Gunvor Bergström became known for her role as secretary of the 1965 abortion commission. The commission’s published report, Rätten till abort (“Right to abortion”), was handed over to Arne Geijer, then Minister of Justice, in 1971. Gunvor Bergström was also the governmental representative on Kriminalvårdsnämnden (Swedish prison and probation authority), which was responsible for taking sensitive decisions on releasing prisoners from captivity. She also co-authored an information leaflet on the role and organisation of the surveillance board. Further, she was responsible for an investigation into the possibility of tightening the laws and imposing financial penalties against companies who for example flouted environmental laws. This investigation led to the production of two pamphlets from the department of justice, one on corporate responsibility and the other containing proposals for the legal wording of corporate fines.
Gunvor Bergström was a woman who stood out in her time and she was keen to enter into social debates. In her role as secretary of the recently completed abortion review, she emphatically expressed her support for male contraception in Aftonbladet in 1972; the article headline was “Make boys ‘sterile’ already at school”.
Following the 1986 murder of Prime Minister Olof Palme, Gunvor Bergström joined a group of private detectives, which tried to tie the murder to illegal weapon deals in the wake of the Iran-Iraq war. She also provided legal information to journalist Hanna Olsson when she was writing her book Catrine och rättvisan, 1990. In this book Hanna Olsson presented her interpretation of the infamous death by dismemberment of Catrine da Costa and the ensuing legal wrangles.

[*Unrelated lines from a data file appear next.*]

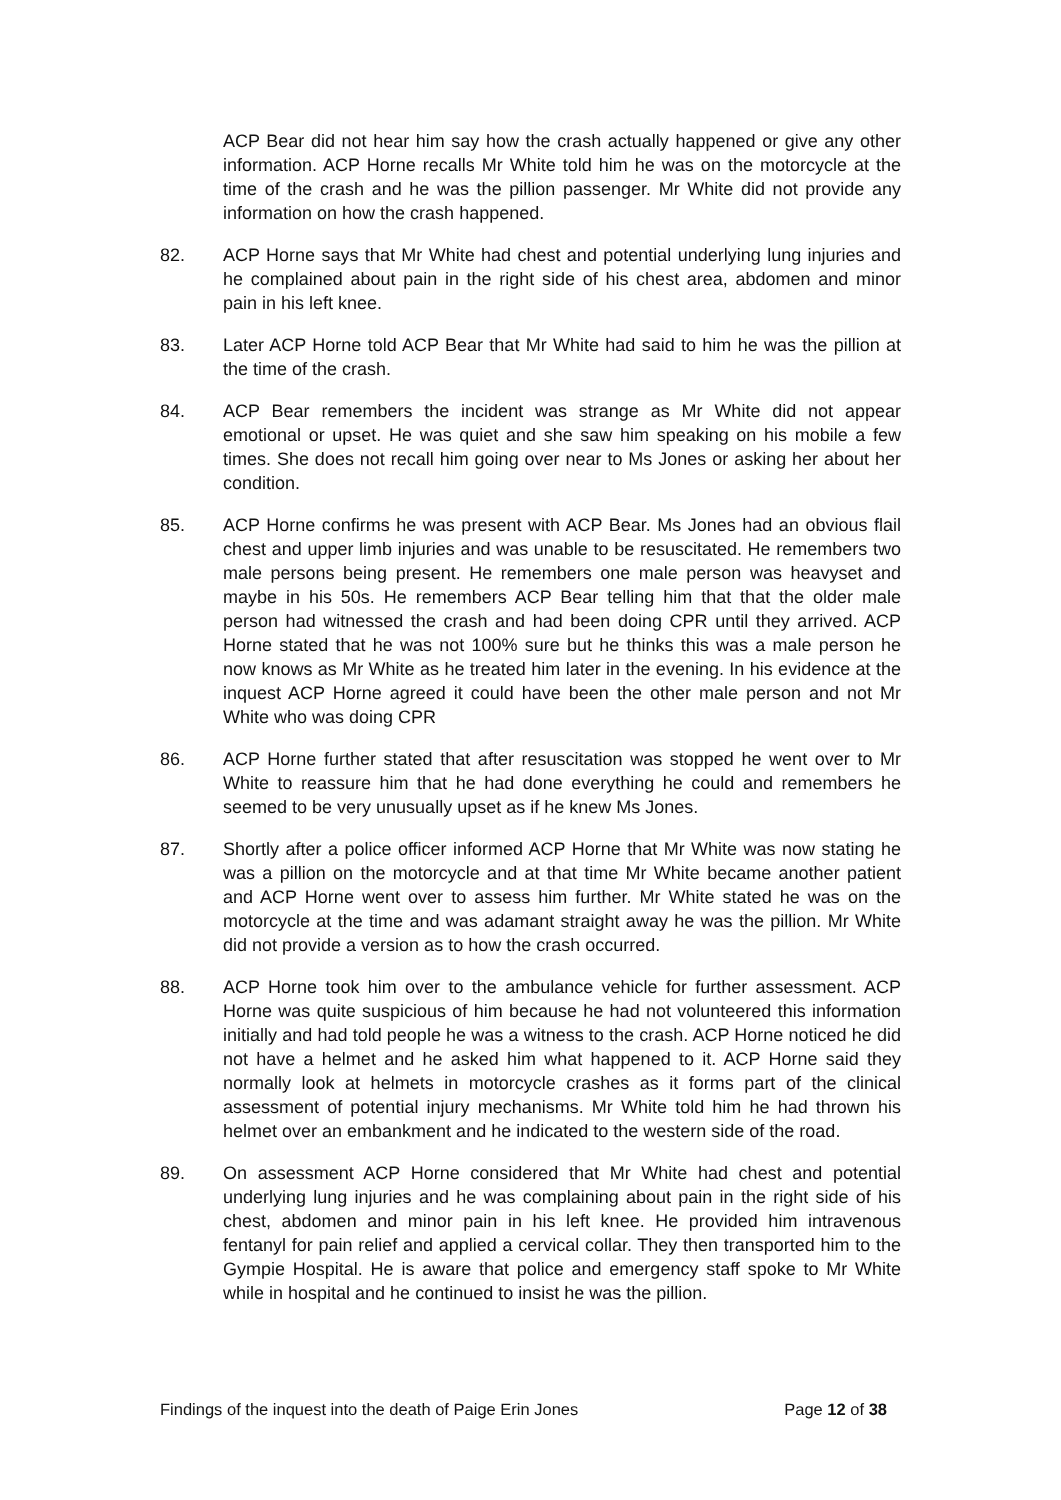ACP Bear did not hear him say how the crash actually happened or give any other information. ACP Horne recalls Mr White told him he was on the motorcycle at the time of the crash and he was the pillion passenger. Mr White did not provide any information on how the crash happened.
82. ACP Horne says that Mr White had chest and potential underlying lung injuries and he complained about pain in the right side of his chest area, abdomen and minor pain in his left knee.
83. Later ACP Horne told ACP Bear that Mr White had said to him he was the pillion at the time of the crash.
84. ACP Bear remembers the incident was strange as Mr White did not appear emotional or upset. He was quiet and she saw him speaking on his mobile a few times. She does not recall him going over near to Ms Jones or asking her about her condition.
85. ACP Horne confirms he was present with ACP Bear. Ms Jones had an obvious flail chest and upper limb injuries and was unable to be resuscitated. He remembers two male persons being present. He remembers one male person was heavyset and maybe in his 50s. He remembers ACP Bear telling him that that the older male person had witnessed the crash and had been doing CPR until they arrived. ACP Horne stated that he was not 100% sure but he thinks this was a male person he now knows as Mr White as he treated him later in the evening. In his evidence at the inquest ACP Horne agreed it could have been the other male person and not Mr White who was doing CPR
86. ACP Horne further stated that after resuscitation was stopped he went over to Mr White to reassure him that he had done everything he could and remembers he seemed to be very unusually upset as if he knew Ms Jones.
87. Shortly after a police officer informed ACP Horne that Mr White was now stating he was a pillion on the motorcycle and at that time Mr White became another patient and ACP Horne went over to assess him further. Mr White stated he was on the motorcycle at the time and was adamant straight away he was the pillion. Mr White did not provide a version as to how the crash occurred.
88. ACP Horne took him over to the ambulance vehicle for further assessment. ACP Horne was quite suspicious of him because he had not volunteered this information initially and had told people he was a witness to the crash. ACP Horne noticed he did not have a helmet and he asked him what happened to it. ACP Horne said they normally look at helmets in motorcycle crashes as it forms part of the clinical assessment of potential injury mechanisms. Mr White told him he had thrown his helmet over an embankment and he indicated to the western side of the road.
89. On assessment ACP Horne considered that Mr White had chest and potential underlying lung injuries and he was complaining about pain in the right side of his chest, abdomen and minor pain in his left knee. He provided him intravenous fentanyl for pain relief and applied a cervical collar. They then transported him to the Gympie Hospital. He is aware that police and emergency staff spoke to Mr White while in hospital and he continued to insist he was the pillion.
Findings of the inquest into the death of Paige Erin Jones Page 12 of 38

Gunvor Bergström lived in Tystberg in Nyköping municipality. After she retired she continued to campaign for free abortions and in 1994 she wrote a polemical article on abortion in Aftonbladet against the Kristdemokrat (Christian Democrat) party leader Alf Svensson. When the trial concerning the murder of Catrine da Costa once again became news towards the end of the 1990s Gunvor Bergström wrote an article for Expressen criticising P O Engqvist’s lauding of the book Döden är en man. In that book the journalist Per Lindberg had dismissed Hanna Olsson’s and other female activists’ interpretations of the case.
Gunvor Bergström died in Nyköping in 2008.